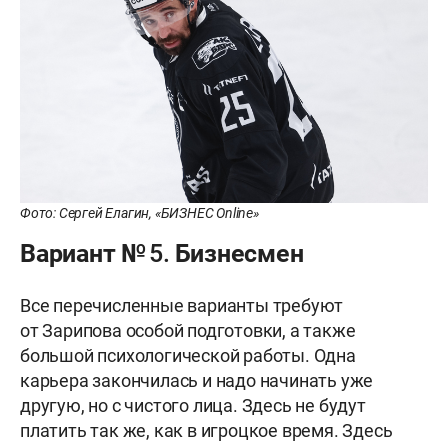
Фото: Сергей Елагин, «БИЗНЕС Online»
Вариант № 5. Бизнесмен
Все перечисленные варианты требуют
от Зарипова особой подготовки, а также
большой психологической работы. Одна
карьера закончилась и надо начинать уже
другую, но с чистого лица. Здесь не будут
платить так же, как в игроцкое время. Здесь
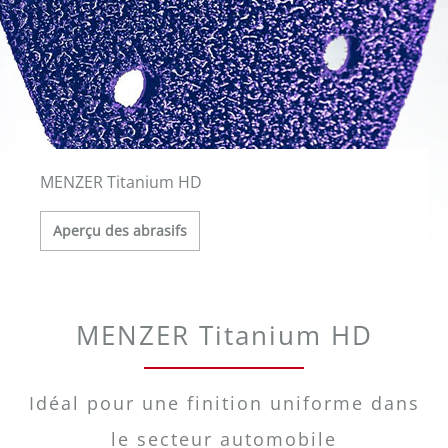
MENZER Titanium HD
Aperçu des abrasifs
MENZER Titanium HD
Idéal pour une finition uniforme dans
le secteur automobile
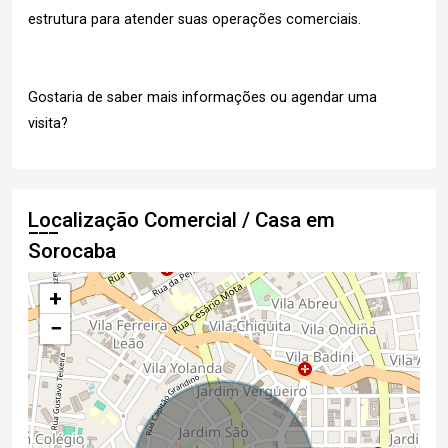
estrutura para atender suas operações comerciais.
Gostaria de saber mais informações ou agendar uma
visita?
Localização Comercial / Casa em
Sorocaba
+
−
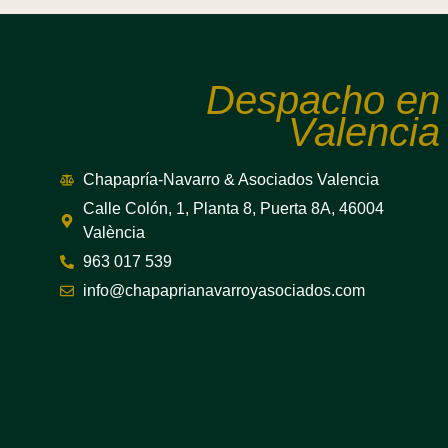
Despacho en
Valencia
Chapapría-Navarro & Asociados Valencia
Calle Colón, 1, Planta 8, Puerta 8A, 46004
València
963 017 539
info@chapaprianavarroyasociados.com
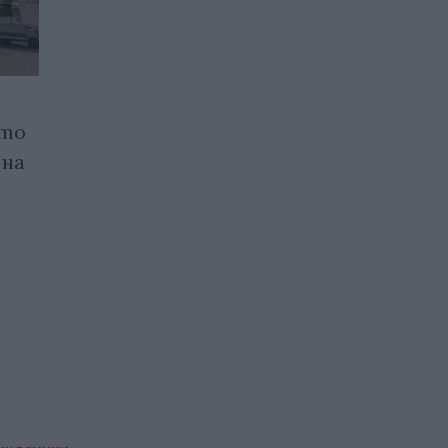
ито
Учени потвърдиха:
 на
слънчевата енергия е най-
евтина
08.10.2025 / 11:30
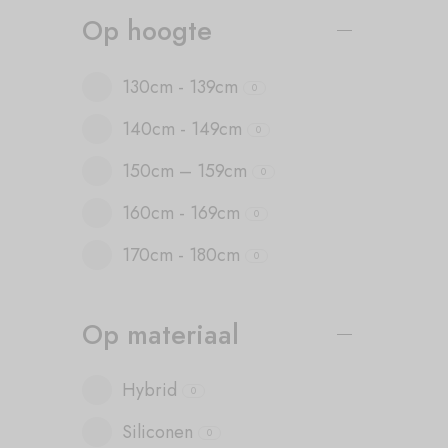
Op hoogte
130cm - 139cm
0
140cm - 149cm
0
150cm – 159cm
0
160cm - 169cm
0
170cm - 180cm
0
Op materiaal
Hybrid
0
Siliconen
0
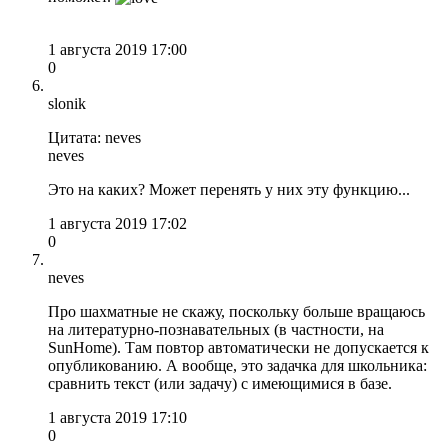
1 августа 2019 17:00
0
slonik
Цитата: neves
neves
Это на каких? Может перенять у них эту функцию...
1 августа 2019 17:02
0
neves
Про шахматные не скажу, поскольку больше вращаюсь
на литературно-познавательных (в частности, на
SunHome). Там повтор автоматически не допускается к
опубликованию. А вообще, это задачка для школьника:
сравнить текст (или задачу) с имеющимися в базе.
1 августа 2019 17:10
0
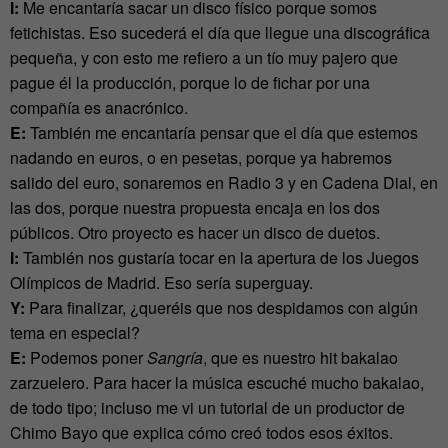
I:
Me encantaría sacar un disco físico porque somos
fetichistas. Eso sucederá el día que llegue una discográfica
pequeña, y con esto me refiero a un tío muy pajero que
pague él la producción, porque lo de fichar por una
compañía es anacrónico.
E:
También me encantaría pensar que el día que estemos
nadando en euros, o en pesetas, porque ya habremos
salido del euro, sonaremos en Radio 3 y en Cadena Dial, en
las dos, porque nuestra propuesta encaja en los dos
públicos. Otro proyecto es hacer un disco de duetos.
I:
También nos gustaría tocar en la apertura de los Juegos
Olímpicos de Madrid. Eso sería superguay.
Y:
Para finalizar, ¿queréis que nos despidamos con algún
tema en especial?
E:
Podemos poner
Sangría
, que es nuestro hit bakalao
zarzuelero. Para hacer la música escuché mucho bakalao,
de todo tipo; incluso me vi un tutorial de un productor de
Chimo Bayo que explica cómo creó todos esos éxitos.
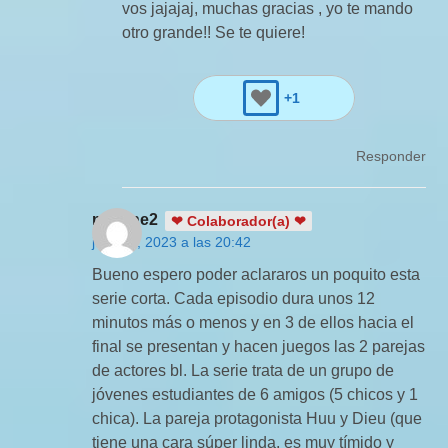
vos jajajaj, muchas gracias , yo te mando
otro grande!! Se te quiere!
+1
Responder
martine2
❤ Colaborador(a) ❤
julio 15, 2023 a las 20:42
Bueno espero poder aclararos un poquito esta
serie corta. Cada episodio dura unos 12
minutos más o menos y en 3 de ellos hacia el
final se presentan y hacen juegos las 2 parejas
de actores bl. La serie trata de un grupo de
jóvenes estudiantes de 6 amigos (5 chicos y 1
chica). La pareja protagonista Huu y Dieu (que
tiene una cara súper linda, es muy tímido y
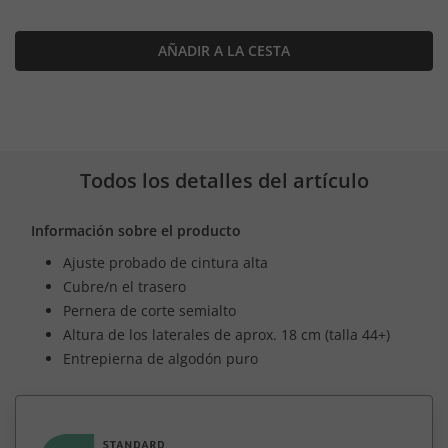
AÑADIR A LA CESTA
Todos los detalles del artículo
Información sobre el producto
Ajuste probado de cintura alta
Cubre/n el trasero
Pernera de corte semialto
Altura de los laterales de aprox. 18 cm (talla 44+)
Entrepierna de algodón puro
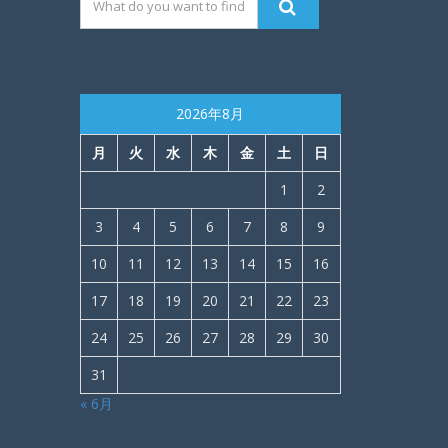
2026年8月
月
火
水
木
金
土
日
1
2
3
4
5
6
7
8
9
10
11
12
13
14
15
16
17
18
19
20
21
22
23
24
25
26
27
28
29
30
31
« 6月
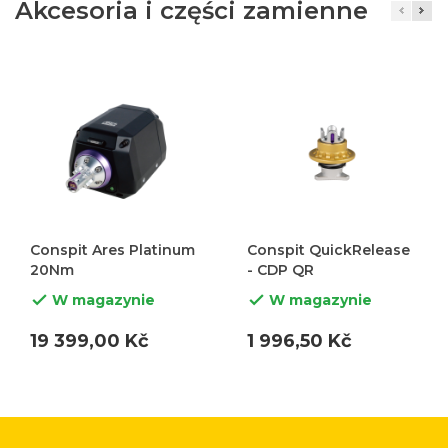
Akcesoria i części zamienne
Conspit Ares Platinum
Conspit QuickRelease
20Nm
- CDP QR
W magazynie
W magazynie


19 399,00 Kč
1 996,50 Kč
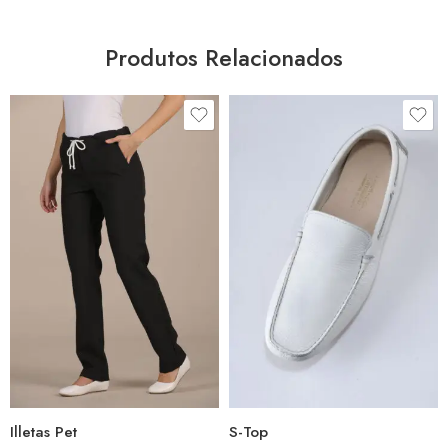
Produtos Relacionados
Illetas Pet
S-Top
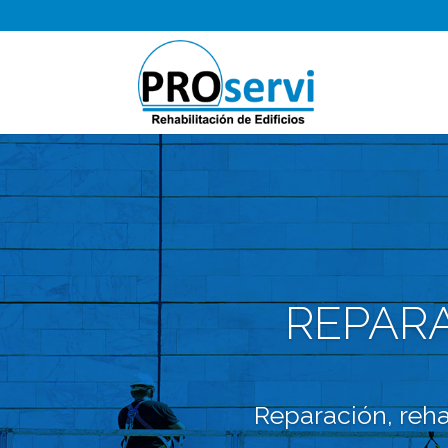
REPARA
Reparación, reha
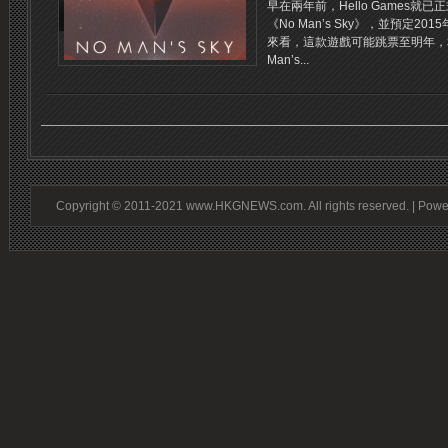
早在兩年前，Hello Games
《No Man’s Sky》，並預定
來看，這款遊戲可能跳票至明年，和So
Man’s...
Copyright © 2011-2021 www.HKGNEWS.com. All rights reserved. | Pow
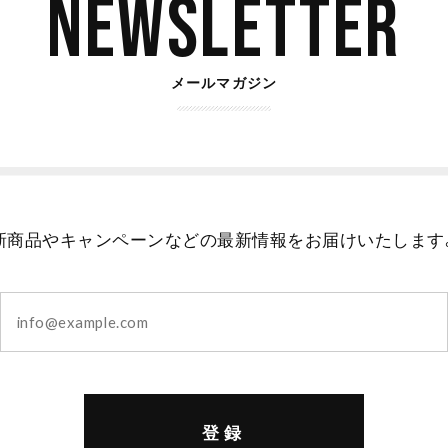
Newsletter
メールマガジン
新商品やキャンペーンなどの最新情報をお届けいたします
登録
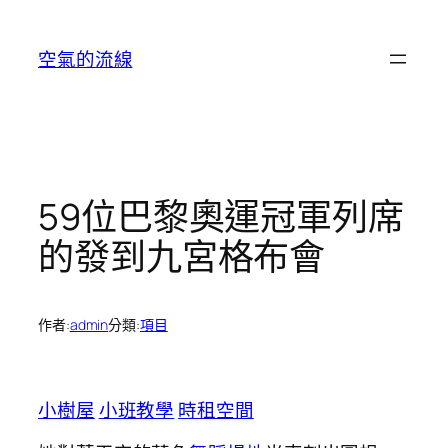
跳
至
空氣的流線
主
要
內
容
59位巴黎奧運冠軍列席
的發到九宮格布會
作者:
admin
分類:
項目
小樹屋
小班教學
時租空間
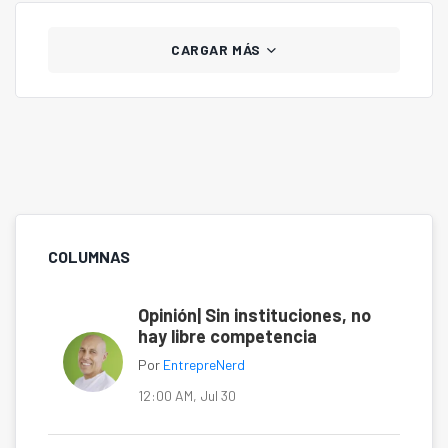
CARGAR MÁS
COLUMNAS
Opinión| Sin instituciones, no
hay libre competencia
Por
EntrepreNerd
12:00 AM, Jul 30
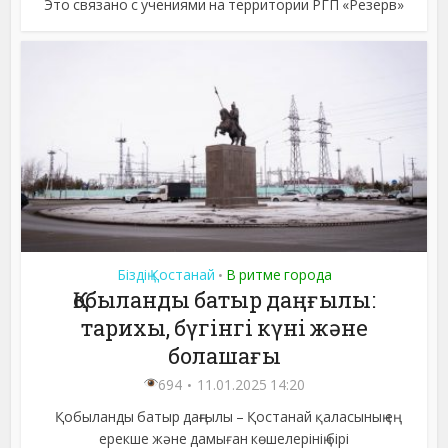
Это связано с учениями на территории РГП «Резерв»
Біздің Қостанай
В ритме города
•
Қобыланды батыр даңғылы:
тарихы, бүгінгі күні және
болашағы
694
11.01.2025 14:20
Қобыланды батыр даңғылы – Қостанай қаласының ең
ерекше және дамыған көшелерінің бірі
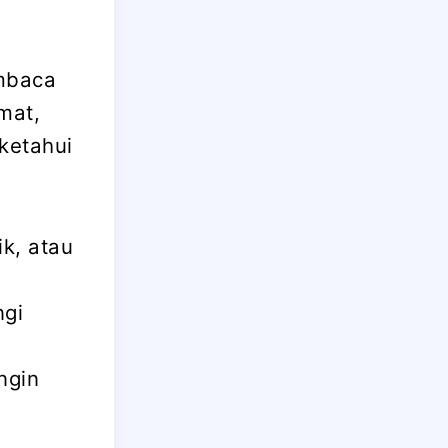
embaca
mat,
ketahui
k, atau
ngi
ngin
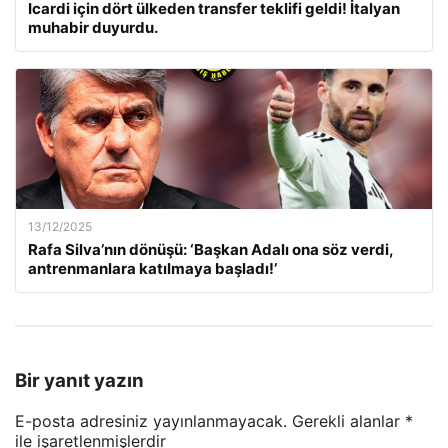
Icardi için dört ülkeden transfer teklifi geldi! İtalyan
muhabir duyurdu.
13/12/2025
Rafa Silva’nın dönüşü: ‘Başkan Adalı ona söz verdi,
antrenmanlara katılmaya başladı!’
Bir yanıt yazın
E-posta adresiniz yayınlanmayacak.
Gerekli alanlar
*
ile işaretlenmişlerdir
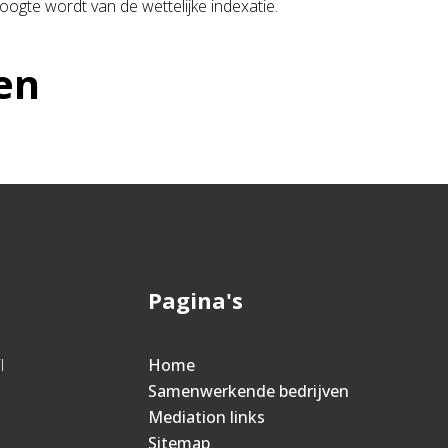
ogte wordt van de wettelijke indexatie.
en
Pagina's
l
Home
Samenwerkende bedrijven
Mediation links
Sitemap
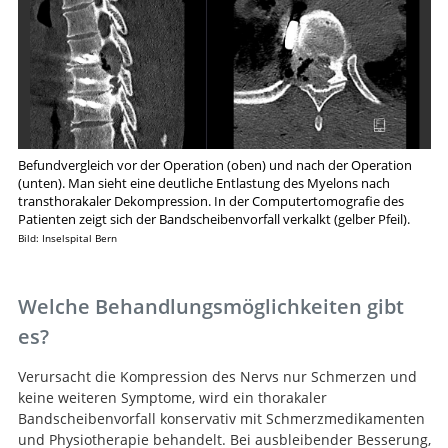
Befundvergleich vor der Operation (oben) und nach der Operation
(unten). Man sieht eine deutliche Entlastung des Myelons nach
transthorakaler Dekompression. In der Computertomografie des
Patienten zeigt sich der Bandscheibenvorfall verkalkt (gelber Pfeil).
Bild: Inselspital Bern
Welche Behandlungsmöglichkeiten gibt
es?
Verursacht die Kompression des Nervs nur Schmerzen und
keine weiteren Symptome, wird ein thorakaler
Bandscheibenvorfall konservativ mit Schmerzmedikamenten
und Physiotherapie behandelt. Bei ausbleibender Besserung,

◇ ◇ ◇ ◇

* [Description of the task]: When you set down the material above, keep every word exact and include no pictures.

* [Solution to this problem]:
Фото: Сергей Елагин, «БИЗНЕС Online»
Вариант № 5. Бизнесмен
Все перечисленные варианты требуют
от Зарипова особой подготовки, а также
большой психологической работы. Одна
карьера закончилась и надо начинать уже
другую, но с чистого лица. Здесь не будут
платить так же, как в игроцкое время. Здесь
MENZER Titanium HD
Aperçu des abrasifs
MENZER Titanium HD
Idéal pour une finition uniforme dans
le secteur automobile
estrutura para atender suas operações comerciais.
Gostaria de saber mais informações ou agendar uma
visita?
Localização Comercial / Casa em
Sorocaba
+
−
Despacho en
Valencia
Chapapría-Navarro & Asociados Valencia
Calle Colón, 1, Planta 8, Puerta 8A, 46004
València
963 017 539
info@chapaprianavarroyasociados.com
ито
Учени потвърдиха:
 на
слънчевата енергия е най-
евтина
08.10.2025 / 11:30
Op hoogte
130cm - 139cm
0
140cm - 149cm
0
150cm – 159cm
0
160cm - 169cm
0
170cm - 180cm
0
Op materiaal
Hybrid
0
Siliconen
0
1 августа 2019 17:00
0
slonik
Цитата: neves
neves
Это на каких? Может перенять у них эту функцию...
1 августа 2019 17:02
0
neves
Про шахматные не скажу, поскольку больше вращаюсь
на литературно-познавательных (в частности, на
SunHome). Там повтор автоматически не допускается к
опубликованию. А вообще, это задачка для школьника:
сравнить текст (или задачу) с имеющимися в базе.
1 августа 2019 17:10
0
I:
Me encantaría sacar un disco físico porque somos
fetichistas. Eso sucederá el día que llegue una discográfica
pequeña, y con esto me refiero a un tío muy pajero que
pague él la producción, porque lo de fichar por una
compañía es anacrónico.
E:
También me encantaría pensar que el día que estemos
nadando en euros, o en pesetas, porque ya habremos
salido del euro, sonaremos en Radio 3 y en Cadena Dial, en
las dos, porque nuestra propuesta encaja en los dos
públicos. Otro proyecto es hacer un disco de duetos.
I:
También nos gustaría tocar en la apertura de los Juegos
Olímpicos de Madrid. Eso sería superguay.
Y:
Para finalizar, ¿queréis que nos despidamos con algún
tema en especial?
E:
Podemos poner
Sangría
, que es nuestro hit bakalao
zarzuelero. Para hacer la música escuché mucho bakalao,
de todo tipo; incluso me vi un tutorial de un productor de
Chimo Bayo que explica cómo creó todos esos éxitos.
vos jajajaj, muchas gracias , yo te mando
otro grande!! Se te quiere!
+1
Responder
martine2
❤ Colaborador(a) ❤
julio 15, 2023 a las 20:42
Bueno espero poder aclararos un poquito esta
serie corta. Cada episodio dura unos 12
minutos más o menos y en 3 de ellos hacia el
final se presentan y hacen juegos las 2 parejas
de actores bl. La serie trata de un grupo de
jóvenes estudiantes de 6 amigos (5 chicos y 1
chica). La pareja protagonista Huu y Dieu (que
tiene una cara súper linda, es muy tímido y
AÑADIR A LA CESTA
Todos los detalles del artículo
Información sobre el producto
Ajuste probado de cintura alta
Cubre/n el trasero
Pernera de corte semialto
Altura de los laterales de aprox. 18 cm (talla 44+)
Entrepierna de algodón puro
2026年8月
月
火
水
木
金
土
日
1
2
3
4
5
6
7
8
9
10
11
12
13
14
15
16
17
18
19
20
21
22
23
24
25
26
27
28
29
30
31
« 6月
Akcesoria i części zamienne
Conspit Ares Platinum
Conspit QuickRelease
20Nm
- CDP QR
W magazynie
W magazynie


19 399,00 Kč
1 996,50 Kč
Produtos Relacionados
Illetas Pet
S-Top
REPARA
Reparación, reha
早在兩年前，Hello Games
《No Man’s Sky》，並預定
來看，這款遊戲可能跳票至明年，和So
Man’s...
Copyright © 2011-2021 www.HKGNEWS.com. All rights reserved. | Pow
Newsletter
メールマガジン
新商品やキャンペーンなどの最新情報をお届けいたします
登録
跳
至
空氣的流線
主
要
內
容
59位巴黎奧運冠軍列席
的發到九宮格布會
作者:
admin
分類:
項目
小樹屋
小班教學
時租空間
CARGAR MÁS
COLUMNAS
Opinión| Sin instituciones, no
hay libre competencia
Por
EntrepreNerd
12:00 AM, Jul 30
Это связано с учениями на территории РГП «Резерв»
Біздің Қостанай
В ритме города
•
Қобыланды батыр даңғылы:
тарихы, бүгінгі күні және
болашағы
694
11.01.2025 14:20
Қобыланды батыр даңғылы – Қостанай қаласының ең
ерекше және дамыған көшелерінің бірі
embaca
mat,
ketahui
k, atau
ngi
ngin
Icardi için dört ülkeden transfer teklifi geldi! İtalyan
muhabir duyurdu.
13/12/2025
Rafa Silva’nın dönüşü: ‘Başkan Adalı ona söz verdi,
antrenmanlara katılmaya başladı!’
Bir yanıt yazın
E-posta adresiniz yayınlanmayacak.
Gerekli alanlar
*
ile işaretlenmişlerdir
ogte wordt van de wettelijke indexatie.
en
Pagina's
l
Home
Samenwerkende bedrijven
Mediation links
Sitemap
Befundvergleich vor der Operation (oben) und nach der Operation
(unten). Man sieht eine deutliche Entlastung des Myelons nach
transthorakaler Dekompression. In der Computertomografie des
Patienten zeigt sich der Bandscheibenvorfall verkalkt (gelber Pfeil).
Bild: Inselspital Bern
Welche Behandlungsmöglichkeiten gibt
es?
Verursacht die Kompression des Nervs nur Schmerzen und
keine weiteren Symptome, wird ein thorakaler
Bandscheibenvorfall konservativ mit Schmerzmedikamenten
und Physiotherapie behandelt. Bei ausbleibender Besserung,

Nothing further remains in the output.